When Brynne Miller first stepped foot in Argentina, she found a story worth sharing. Miller, a 2010 Elon alumna of Elon University's first interactive media graduate class, used her experience abroad to inspire her film “Las Abuelas de Plaza de Mayo and The Search for Identity," which was shown Tuesday. The film received an Indy from the Indy Film Festival for an award of excellence, identifying the film as one of the top 18 films internationally.

The film illustrates the period of military dictatorship in Argentina, known as The Dirty War, during which time approximately 10,000 people disappeared after being supposedly abducted by the new regime. Currently, grandmothers (las abuelas) march in La Plaza de Mayo in Buenos Aires, Argentina to fight for their right to reunite with their abducted grandchildren.

Miller, the director of Creative Productions and one of the producers of the movie, began filming in 2009 when she traveled to Argentina with her family. Her father is a Fulbright scholar and a professor at the University of North Carolina at Chapel Hill. He traveled to Argentina in 2002 and encountered Argentinean broadcasting students producing stories on The Dirty War.

[quote]The story just spoke to us as a college-age person to find out that your whole life has been a lie.[/quote]

When Miller and family arrived in Argentina, Miller said they decided to do a few short stories as well, but when they came back to the states, they realized they had too much to tell for a few short news pieces.

“We just fell in love with this story and so we decided to write a documentary,” she said. “I had always loved longform storytelling, so this story allowed me to do that and we got to work on it as a family.”

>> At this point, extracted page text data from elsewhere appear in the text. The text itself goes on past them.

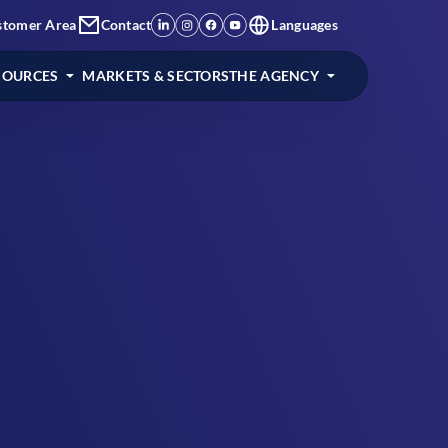
stomer Area
Contact
Languages
SOURCES
MARKETS & SECTORS
THE AGENCY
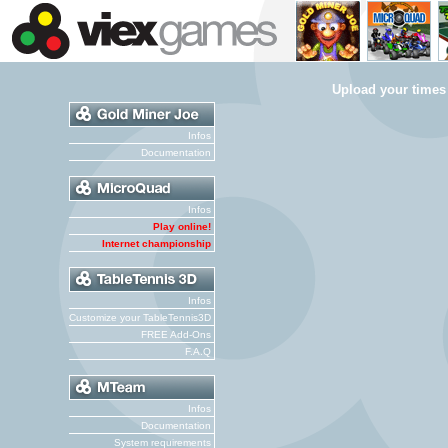
Upload your times
Infos
Documentation
Infos
Play online!
Internet championship
Infos
Customize your TableTennis3D
FREE Add-Ons
F.A.Q
Infos
Documentation
System requirements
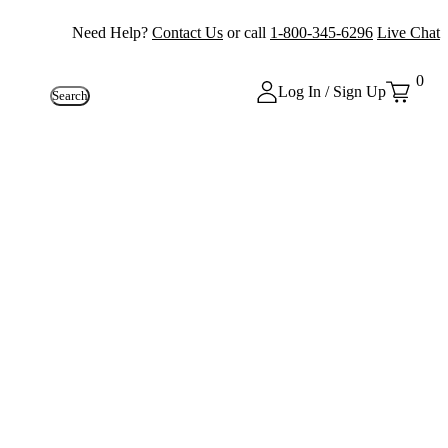
Need Help?
Contact Us
or call
1-800-345-6296
Live Chat
0
Log In / Sign Up
Search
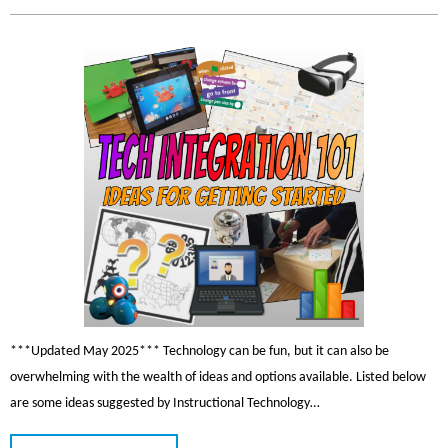
***Updated May 2025*** Technology can be fun, but it can also be
overwhelming with the wealth of ideas and options available. Listed below
are some ideas suggested by Instructional Technology…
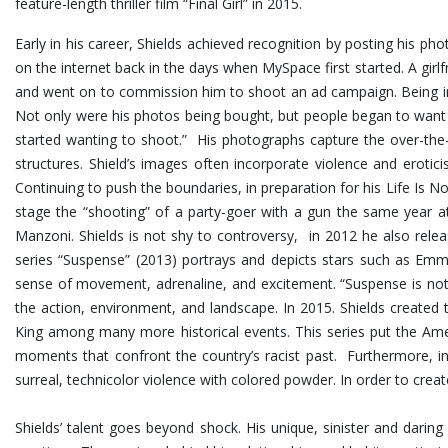
feature-length thriller film “Final Girl” in 2015.
Early in his career, Shields achieved recognition by posting his p
on the internet back in the days when MySpace first started. A girlf
and went on to commission him to shoot an ad campaign. Being in 
Not only were his photos being bought, but people began to want
started wanting to shoot.” His photographs capture the over-the-t
structures.
Shield’s images often incorporate violence and erotic
Continuing to push the boundaries, in preparation for his Life Is No
stage the “shooting” of a party-goer with a gun the same year at
Manzoni. Shields is not shy to controversy, in 2012 he also rel
series “Suspense” (2013) portrays and depicts stars such as Emma
sense of movement, adrenaline, and excitement. “Suspense is not 
the action, environment, and landscape. In 2015. Shields created 
King among many more historical events. This series put the Ame
moments that confront the country’s racist past. Furthermore, i
surreal, technicolor violence with colored powder. In order to cre
Shields’ talent goes beyond shock. His unique, sinister and dar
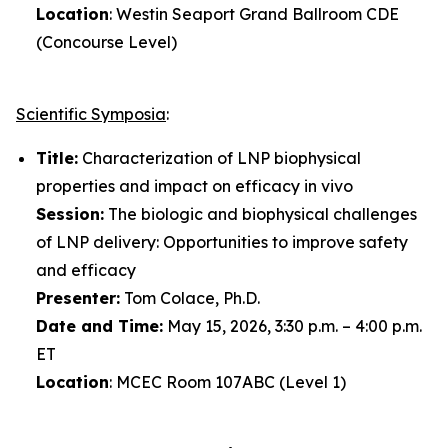
Location
: Westin Seaport Grand Ballroom CDE
(Concourse Level)
Scientific Symposia
:
Title:
Characterization of LNP biophysical
properties and impact on efficacy
in vivo
Session:
The biologic and biophysical challenges
of LNP delivery: Opportunities to improve safety
and efficacy
Presenter:
Tom Colace, Ph.D.
Date and Time:
May 15, 2026, 3:30 p.m. – 4:00 p.m.
ET
Location
: MCEC Room 107ABC (Level 1)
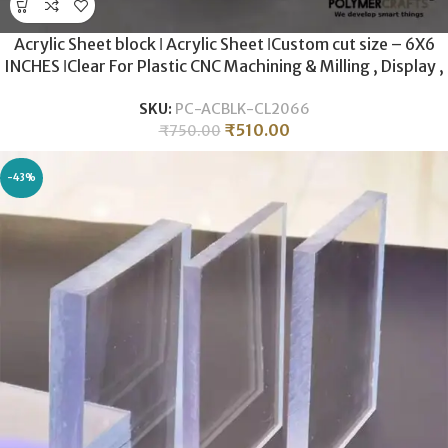
Acrylic Sheet block ǀ Acrylic Sheet ǀCustom cut size – 6X6
INCHES ǀClear For Plastic CNC Machining & Milling , Display ,
DIY Crafts ǀ 20MM THICKNESS .
SKU:
PC-ACBLK-CL2066
₹
510.00
₹
750.00
-43%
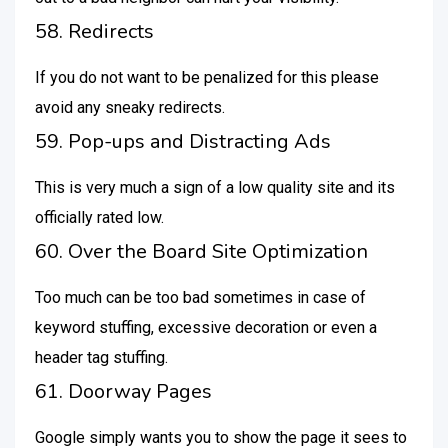
58. Redirects
If you do not want to be penalized for this please
avoid any sneaky redirects.
59. Pop-ups and Distracting Ads
This is very much a sign of a low quality site and its
officially rated low.
60. Over the Board Site Optimization
Too much can be too bad sometimes in case of
keyword stuffing, excessive decoration or even a
header tag stuffing.
61. Doorway Pages
Google simply wants you to show the page it sees to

Miller said the goal of the film is education. After traveling to Argentina, the dictatorial years became a topic her whole family became very educated about, but it was not something they knew much about before traveling to Argentina.

The story especially interested her and her sister because they are close in age to many of the people currently discovering that they were abducted when they were younger, she said.

“This story just so spoke to us as a college-age person to find out that your whole life has been a lie,” Miller said. “The film is about how it feels to find out that not only are your parents not your real parents, but that they also had something to do with the murder of your real parents.”

The story is told mainly through the eyes of Miller and her sister, making the documentary even more special to her, she said. It shows the importance of young people understanding and fighting for human rights and being in tune with world events and how they affect people, she said.

“We interviewed five of the (abducted) grandchildren,” Miller said. “It’s supposed to be their story. It’s basically the story about human identity.”

Of the 500 children that were supposedly abducted, 105 have been found, with the last being discovered in August of last year.

The world premiere of the documentary was Jan. 17 at UNC-Chapel Hill, Miller’s undergraduate alma mater where 425 people were in attendance.

She said they are using colleges and universities as their main platform for sharing this story.

“We have 90 screenings across the country planned for this semester,” Miller said. “We have been amazed and floored by colleges and universities we have contacted or some that have even contacted us.”

Miller and her family attend as many of the showings as they can and stay afterward for a question and answer session as they did for Elon’s showing. For those they cannot attend, they Skype so that they are still able to answer questions and share more about the story.

But Miller said the most rewarding thing has just been being able to share this story with so many others.

“That’s something cool in itself that we have been able to work on something we care about and to share something with (people) that they might not have heard about,” she said.